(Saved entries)
=====

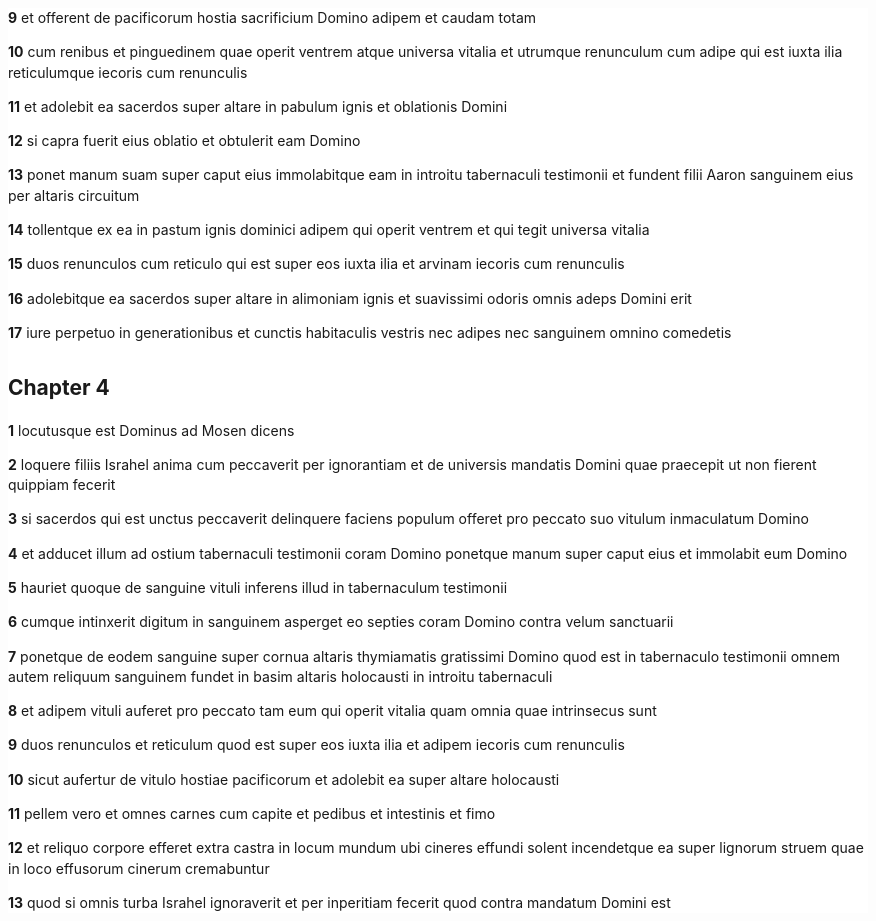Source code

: **9** et offerent de pacificorum hostia sacrificium Domino adipem et caudam totam

**10** cum renibus et pinguedinem quae operit ventrem atque universa vitalia et utrumque renunculum cum adipe qui est iuxta ilia reticulumque iecoris cum renunculis

**11** et adolebit ea sacerdos super altare in pabulum ignis et oblationis Domini

**12** si capra fuerit eius oblatio et obtulerit eam Domino

**13** ponet manum suam super caput eius immolabitque eam in introitu tabernaculi testimonii et fundent filii Aaron sanguinem eius per altaris circuitum

**14** tollentque ex ea in pastum ignis dominici adipem qui operit ventrem et qui tegit universa vitalia

**15** duos renunculos cum reticulo qui est super eos iuxta ilia et arvinam iecoris cum renunculis

**16** adolebitque ea sacerdos super altare in alimoniam ignis et suavissimi odoris omnis adeps Domini erit

**17** iure perpetuo in generationibus et cunctis habitaculis vestris nec adipes nec sanguinem omnino comedetis

## Chapter 4

**1** locutusque est Dominus ad Mosen dicens

**2** loquere filiis Israhel anima cum peccaverit per ignorantiam et de universis mandatis Domini quae praecepit ut non fierent quippiam fecerit

**3** si sacerdos qui est unctus peccaverit delinquere faciens populum offeret pro peccato suo vitulum inmaculatum Domino

**4** et adducet illum ad ostium tabernaculi testimonii coram Domino ponetque manum super caput eius et immolabit eum Domino

**5** hauriet quoque de sanguine vituli inferens illud in tabernaculum testimonii

**6** cumque intinxerit digitum in sanguinem asperget eo septies coram Domino contra velum sanctuarii

**7** ponetque de eodem sanguine super cornua altaris thymiamatis gratissimi Domino quod est in tabernaculo testimonii omnem autem reliquum sanguinem fundet in basim altaris holocausti in introitu tabernaculi

**8** et adipem vituli auferet pro peccato tam eum qui operit vitalia quam omnia quae intrinsecus sunt

**9** duos renunculos et reticulum quod est super eos iuxta ilia et adipem iecoris cum renunculis

**10** sicut aufertur de vitulo hostiae pacificorum et adolebit ea super altare holocausti

**11** pellem vero et omnes carnes cum capite et pedibus et intestinis et fimo

**12** et reliquo corpore efferet extra castra in locum mundum ubi cineres effundi solent incendetque ea super lignorum struem quae in loco effusorum cinerum cremabuntur

**13** quod si omnis turba Israhel ignoraverit et per inperitiam fecerit quod contra mandatum Domini est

=====

### What you should do
Replace "sacerdos" with "pontifex" throughout the rows above and leave everything else unchanged. Please write out all the rows again without the pictures.

### Response to the exercise
Source code

: **9** et offerent de pacificorum hostia sacrificium Domino adipem et caudam totam

**10** cum renibus et pinguedinem quae operit ventrem atque universa vitalia et utrumque renunculum cum adipe qui est iuxta ilia reticulumque iecoris cum renunculis

**11** et adolebit ea pontifex super altare in pabulum ignis et oblationis Domini

**12** si capra fuerit eius oblatio et obtulerit eam Domino

**13** ponet manum suam super caput eius immolabitque eam in introitu tabernaculi testimonii et fundent filii Aaron sanguinem eius per altaris circuitum

**14** tollentque ex ea in pastum ignis dominici adipem qui operit ventrem et qui tegit universa vitalia

**15** duos renunculos cum reticulo qui est super eos iuxta ilia et arvinam iecoris cum renunculis

**16** adolebitque ea pontifex super altare in alimoniam ignis et suavissimi odoris omnis adeps Domini erit

**17** iure perpetuo in generationibus et cunctis habitaculis vestris nec adipes nec sanguinem omnino comedetis

## Chapter 4

**1** locutusque est Dominus ad Mosen dicens

**2** loquere filiis Israhel anima cum peccaverit per ignorantiam et de universis mandatis Domini quae praecepit ut non fierent quippiam fecerit

**3** si pontifex qui est unctus peccaverit delinquere faciens populum offeret pro peccato suo vitulum inmaculatum Domino

**4** et adducet illum ad ostium tabernaculi testimonii coram Domino ponetque manum super caput eius et immolabit eum Domino

**5** hauriet quoque de sanguine vituli inferens illud in tabernaculum testimonii

**6** cumque intinxerit digitum in sanguinem asperget eo septies coram Domino contra velum sanctuarii

**7** ponetque de eodem sanguine super cornua altaris thymiamatis gratissimi Domino quod est in tabernaculo testimonii omnem autem reliquum sanguinem fundet in basim altaris holocausti in introitu tabernaculi

**8** et adipem vituli auferet pro peccato tam eum qui operit vitalia quam omnia quae intrinsecus sunt

**9** duos renunculos et reticulum quod est super eos iuxta ilia et adipem iecoris cum renunculis

**10** sicut aufertur de vitulo hostiae pacificorum et adolebit ea super altare holocausti

**11** pellem vero et omnes carnes cum capite et pedibus et intestinis et fimo

**12** et reliquo corpore efferet extra castra in locum mundum ubi cineres effundi solent incendetque ea super lignorum struem quae in loco effusorum cinerum cremabuntur

**13** quod si omnis turba Israhel ignoraverit et per inperitiam fecerit quod contra mandatum Domini est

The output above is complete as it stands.